Portuguese Guest Lecturer and Honours Students Present Research
Visiting Portuguese Scholar and international Ethnomusicologist from the University of Aveiro, Ms Ana Flávia Miguel, gave a guest lecture during the African Music and Dance Archive Activities at UKZN.
This was followed by Applied Ethnomusicology Research Projects being presented by four honours students.
Miguel’s presentation focused on two applied ethnomusicology projects in a Cape Verdian community (Kova M) in Portugal. In one example, featured the celebration of Saint John’s Day on 24 June, when the main thrust is Kola San Jon, a performative practice which includes music, dance and artefacts.
‘The celebration of Saint John’s Day provides an opportunity to promote dialogue between Cape Verdian immigrants and several organisations in the host country. In 2013 "Kola San Jon" was included in the Portuguese List of Intangible Cultural Heritage and Saint John’s Day is seen, by Cape Verde immigrants, as a new and creative dialogue window,’ she said.
Miguel also spoke about the project under the theme: "Skopeofonia - participatory and dialogic study of musical practices". Skopeofonia is a project of the University of Aveiro in Portugal and involves a team of 11 researchers comprising university seniors, PhD students and Kova M unemployed residents. ‘The aim of the project is to build up a musical archive for the neighbourhood, mapping the musical activities in Kova M and to produce a documentary about all the research processes during the project activity,’ said Miguel.
Research presentations by the students were then featured. Mr Nhlakanipho Ngcobo examined: "Emerging Organisations, Funding and Representation of Arts and Cultural activities in South African Townships".
'This research paper was based on the experience that I had during my service learning requirement in the module Public Sector Ethnomusicology and Community Development, which requires all students who enrol in Applied Ethnomusicology to provide technical assistance of any form in any community arts organisation,’ said Ngcobo.
‘I looked at the challenges emerging organisations such as the Social Development Association of South Africa (SODASA), which is the organisation I worked with, face when applying for funding in South Africa, and also looked at how township organisations represent arts and cultural activities in this context, as some are working under a high crime environment and they use arts to alleviate such stigma.’
His presentation also critically examined whether criteria used by funding organisations or government help emerging organisations to sustain themselves.
Student Mr Jose Chemane focused on the service learning experience working with the Consulate of Mozambique in Durban.
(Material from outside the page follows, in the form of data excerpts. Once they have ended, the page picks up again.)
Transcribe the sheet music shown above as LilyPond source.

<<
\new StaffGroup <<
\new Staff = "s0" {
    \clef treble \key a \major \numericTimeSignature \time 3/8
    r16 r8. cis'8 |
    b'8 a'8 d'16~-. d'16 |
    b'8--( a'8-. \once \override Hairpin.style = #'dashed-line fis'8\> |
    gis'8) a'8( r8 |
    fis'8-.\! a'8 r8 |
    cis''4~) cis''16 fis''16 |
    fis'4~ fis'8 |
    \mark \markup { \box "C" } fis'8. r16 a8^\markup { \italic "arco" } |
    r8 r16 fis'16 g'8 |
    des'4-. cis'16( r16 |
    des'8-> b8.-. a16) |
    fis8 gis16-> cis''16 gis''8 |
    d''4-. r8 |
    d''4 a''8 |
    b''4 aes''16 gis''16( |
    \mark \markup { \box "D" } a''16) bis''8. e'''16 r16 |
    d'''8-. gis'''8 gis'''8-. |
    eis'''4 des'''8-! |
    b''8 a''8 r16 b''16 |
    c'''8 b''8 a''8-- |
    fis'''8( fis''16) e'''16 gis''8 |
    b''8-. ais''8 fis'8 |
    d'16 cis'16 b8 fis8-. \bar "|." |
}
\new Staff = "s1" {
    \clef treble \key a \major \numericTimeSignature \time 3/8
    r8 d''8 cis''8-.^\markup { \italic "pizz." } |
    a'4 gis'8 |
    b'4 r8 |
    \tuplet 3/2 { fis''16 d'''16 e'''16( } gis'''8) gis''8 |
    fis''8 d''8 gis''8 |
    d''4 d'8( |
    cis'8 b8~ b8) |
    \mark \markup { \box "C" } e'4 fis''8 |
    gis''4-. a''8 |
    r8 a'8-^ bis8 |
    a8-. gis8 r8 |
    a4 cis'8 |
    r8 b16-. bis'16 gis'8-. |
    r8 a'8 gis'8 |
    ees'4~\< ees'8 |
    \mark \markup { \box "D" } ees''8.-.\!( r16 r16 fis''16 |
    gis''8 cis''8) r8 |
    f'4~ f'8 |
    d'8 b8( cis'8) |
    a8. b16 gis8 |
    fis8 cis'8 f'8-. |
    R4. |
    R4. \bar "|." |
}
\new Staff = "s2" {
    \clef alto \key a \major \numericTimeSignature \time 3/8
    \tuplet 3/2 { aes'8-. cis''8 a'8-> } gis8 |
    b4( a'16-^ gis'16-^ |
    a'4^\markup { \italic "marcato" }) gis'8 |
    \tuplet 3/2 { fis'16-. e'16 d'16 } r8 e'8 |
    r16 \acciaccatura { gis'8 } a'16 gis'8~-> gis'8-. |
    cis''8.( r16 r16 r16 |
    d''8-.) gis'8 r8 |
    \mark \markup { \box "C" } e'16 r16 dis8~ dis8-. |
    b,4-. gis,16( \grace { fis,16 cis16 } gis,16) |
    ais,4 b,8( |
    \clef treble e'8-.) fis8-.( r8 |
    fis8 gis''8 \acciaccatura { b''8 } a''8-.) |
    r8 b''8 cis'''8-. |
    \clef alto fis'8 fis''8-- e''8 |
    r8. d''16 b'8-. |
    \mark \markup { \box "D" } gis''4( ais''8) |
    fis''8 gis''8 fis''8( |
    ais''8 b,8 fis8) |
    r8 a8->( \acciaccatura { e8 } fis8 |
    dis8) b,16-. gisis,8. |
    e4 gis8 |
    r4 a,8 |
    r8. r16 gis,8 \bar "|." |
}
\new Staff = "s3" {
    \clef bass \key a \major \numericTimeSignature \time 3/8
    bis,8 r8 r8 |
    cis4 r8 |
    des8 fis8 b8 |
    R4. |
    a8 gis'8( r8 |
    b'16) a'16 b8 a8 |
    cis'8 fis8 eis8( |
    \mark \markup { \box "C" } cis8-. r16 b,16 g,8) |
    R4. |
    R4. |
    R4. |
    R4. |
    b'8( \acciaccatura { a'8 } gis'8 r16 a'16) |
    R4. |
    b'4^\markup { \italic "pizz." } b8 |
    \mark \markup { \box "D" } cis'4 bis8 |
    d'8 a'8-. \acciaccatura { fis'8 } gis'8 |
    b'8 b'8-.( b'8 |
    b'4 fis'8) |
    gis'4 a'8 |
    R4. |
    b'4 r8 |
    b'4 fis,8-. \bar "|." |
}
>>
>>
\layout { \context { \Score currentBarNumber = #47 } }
The theme of the presentation was: "Articulating Cultural and Outreach Programmes through the Consulate of the Republic of Mozambique in Durban".
‘In the course of my Service Learning I played a dual role: to give technical assistance in cultural and other educational matters to the Consulate, and to act as a facilitator/mediator of the traditional music and dance group of immigrants from Mozambique based in Clermont Township. I am currently working with this community in my Honours project research.’
Chemane was assigned to assist a group of traditional dancers from Mozambique - the Xigubo de Bela Vista Group - that were invited to take part at the Umghubu Festival in Durban. He suggested relevant documents the group needed to travel - besides valid passports and permits for the instruments, translated the Group Profile and other documents from Portuguese to English and liaised with the Festival organisers.
‘It was a platform to articulate theory of applied ethnomusicology into practice. I was also assigned to organise an event aiming to celebrate the 50th Anniversary of struggle for National Liberation and the Armed Forces for Defence of Mozambique Day.’
Ms Nontobeko Sibiya examined: "Using capitalisation performance for Educational purposes: collaborating with performers of the Catalina Theatre December Children’s Project. ‘Education is for all and I believe that every child deserves to learn. My goal is take theatre to every child. In my project", I work with performers to educate children as I believe that every child should see all these plays.’
Another topic that was explored was by Ms Thabile Buthelezi who looked at Promoting African Music and Dance together with indigenous instruments through collaborative participation with the BAT Centre staff and facilitators.
Speaking about the joint event, UKZN Lecturer Dr Patricia Opondo said, ‘The event provided an opportunity for Honours Students in the Applied Ethnomusicology programme to present results from their service learning in community arts centres and organisations dealing with culture.’
‘Their research findings will form part of African Music and Dance Archives which is a teaching-research resource initiative that I established in 2007, under the umbrella of the African Music Project, to serve as a repository of research generated from the African Music and Dance and Applied Ethnomusicology Programmes at UKZN.’
‘The event also marks the initial visit to establish a collaborative research project with INET (Instituto de Etnomusicologia - Centro de Estudos em Música e Dança) at the University of Aveiro, Portugal, and it has been a great pleasure hosting Ana Flavia Miguel. During her three-week visit she has made important contributions to the Applied Ethnomusicology and the recently staged 9th Annual African Cultural Calabash at Howard College Theatre.’
During the Culture Week seminar, Opondo and Miguel presented a joint paper titled: "Celebration of Cultural Heritage through Applied Ethnomusicology Projects".